Dunkles Geheimnis
Putztag. Doch dann fiel mir ein, dass Sonntag war. Sie musste das Saubermachen aufgeschoben haben, weil gestern Nachbarschaftsputz gewesen war.
Ich befürchtete, sie würde mich zwingen, trotz meines unbrauchbaren Arms mein Zimmer aufzuräumen. Darum schlüpfte ich so leise wie möglich ins Haus. Aber als ich meine Jacke auszog, musste ich Wuffs Leine loslassen, worauf sie sofort in die Küche rannte, die Leine im Schlepptau.
„Hallooo, Süße!
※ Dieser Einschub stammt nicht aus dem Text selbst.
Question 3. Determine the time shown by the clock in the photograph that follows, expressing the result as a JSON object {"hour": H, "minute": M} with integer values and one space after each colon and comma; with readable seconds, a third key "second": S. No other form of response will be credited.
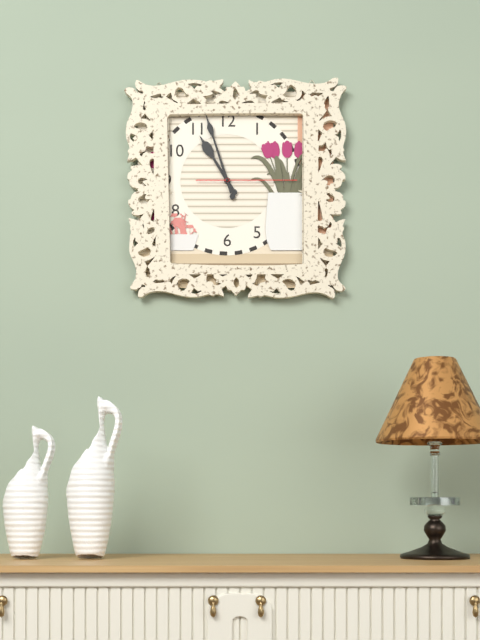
{"hour": 10, "minute": 57, "second": 15}
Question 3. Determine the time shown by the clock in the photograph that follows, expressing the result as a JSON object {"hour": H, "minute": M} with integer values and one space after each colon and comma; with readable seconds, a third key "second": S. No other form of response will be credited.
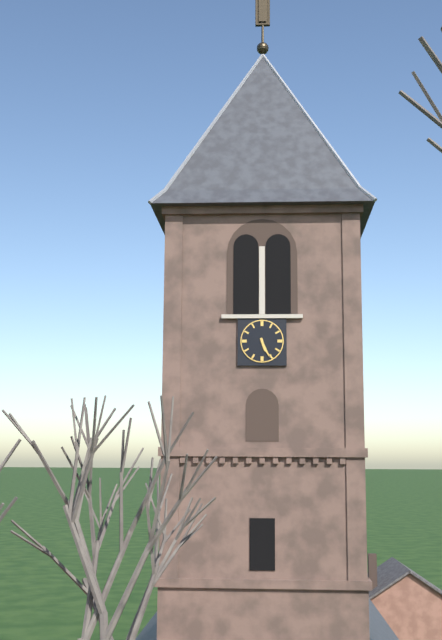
{"hour": 5, "minute": 26}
Meine feine Wuffimaus. Hallo, hallo! Na so was, warst du draußen? Komm her, dann nehm ich dir die Leine ab. Kommeli komm!“
Mama und Papa übertönten einander mit albernen Begrüßungen. Ein Glück, dass ich keine Freunde dabeihatte!
Ich wollte mich schon nach oben verdrücken, als der schwarzgesprenkelte Wirbelwind in die Diele zurückgerast kam und mich umtanzte. Als wollte sie sagen, schau mal, jetzt wissen sie, dass wir daheim sind! Bin ich nicht tüchtig?
„Verräterin!“, flüsterte ich ihr zu.
Da blieb mein Blick an etwas Rotem haften.
Wuff hatte Blut am einen Hinterlauf.
Papa kam in die Diele, die Leinendose in der Hand.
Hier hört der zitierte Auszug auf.